Maggiore v. Simsmetal East LLC
Filing
36
OPINION AND ORDER re: 21 FIRST MOTION for Summary Judgment filed by Simsmetal East LLC. For the foregoing reasons, Defendant's motion to stay this action is GRANTED, and Defendant's motion for summary judgment is DENIED, with leave to renew upon a determination by the Division as to whether Sims East was Plaintiff's employer at the time of the accident. The parties are directed to inform the Court within 30 days after the Division has made a decision. The Clerk of the Court is respectfully directed to terminate the motion, Doc. 21. It is SO ORDERED. (As further set forth in this Order.) Case stayed. (Signed by Judge Edgardo Ramos on 9/30/2016) (kko)
UNITED STATES DISTRICT COURT
SOUTHERN DISTRICT OF NEW YORK
MICHAEL MAGGIORE,
Plaintiff,
OPINION AND ORDER
14 Civ. 2897 (ER)
-againstSIMSMETAL EAST LLC,
Defendant.
Ramos, D.J.:
Michael Maggiore (“Plaintiff”) brings this action against Simsmetal East LLC (“Sims
East” or “Defendant”), alleging that Sims East is responsible for injuries sustained by Plaintiff
while working at a metal recycling yard owned and managed by Sims East. Doc. 1. Before the
Court is Defendant’s motion for summary judgment, and in the alternative, to stay the
proceedings. For the reasons stated herein, Defendant’s motion for summary judgment is
DENIED, and Defendant’s motion to stay is GRANTED.
I.

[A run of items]
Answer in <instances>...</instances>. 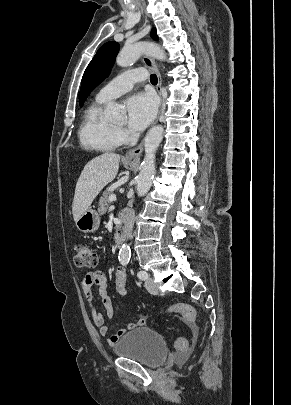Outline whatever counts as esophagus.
Instances as JSON below:
<instances>
[{
    "mask_svg": "<svg viewBox=\"0 0 291 405\" xmlns=\"http://www.w3.org/2000/svg\"><path fill=\"white\" fill-rule=\"evenodd\" d=\"M143 62L146 65V67L153 71L158 79V83H157V91L158 94L161 98V106H160V111L159 114L162 112L163 110V106H164V99H163V95H162V76L161 73L157 67V64L155 62V60L149 56H144L143 57ZM143 147H144V141H142L137 147H135L134 149L129 150L124 158L125 159H138L141 155V153L143 152Z\"/></svg>",
    "mask_w": 291,
    "mask_h": 405,
    "instance_id": "1",
    "label": "esophagus"
}]
</instances>
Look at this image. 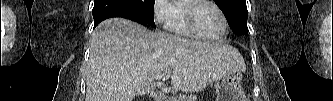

> _WORK TO COMPLETE_:
a) Copy out the court opinion starting at "Maggiore v. Simsmetal" and ending at "on 9/30/2016) (kko)", and swap "Division" for "Board" each time it appears.
b) Mark each statement yes or no based on the court opinion, and quote the words that decide it: (i) The defendant's motion for summary judgment was granted. (ii) The order was signed on 9/30/2016. (iii) The plaintiff was hurt while working at a metal recycling yard.
The items have nothing to do with the court opinion.

> _FINAL ANSWERS_:
a)
Maggiore v. Simsmetal East LLC
Filing
36
OPINION AND ORDER re: 21 FIRST MOTION for Summary Judgment filed by Simsmetal East LLC. For the foregoing reasons, Defendant's motion to stay this action is GRANTED, and Defendant's motion for summary judgment is DENIED, with leave to renew upon a determination by the Board as to whether Sims East was Plaintiff's employer at the time of the accident. The parties are directed to inform the Court within 30 days after the Board has made a decision. The Clerk of the Court is respectfully directed to terminate the motion, Doc. 21. It is SO ORDERED. (As further set forth in this Order.) Case stayed. (Signed by Judge Edgardo Ramos on 9/30/2016) (kko)

b)
(i) No: "Defendant's motion for summary judgment is DENIED"
(ii) Yes: "(Signed by Judge Edgardo Ramos on 9/30/2016)"
(iii) Yes: "injuries sustained by Plaintiff while working at a metal recycling yard owned and managed by Sims East"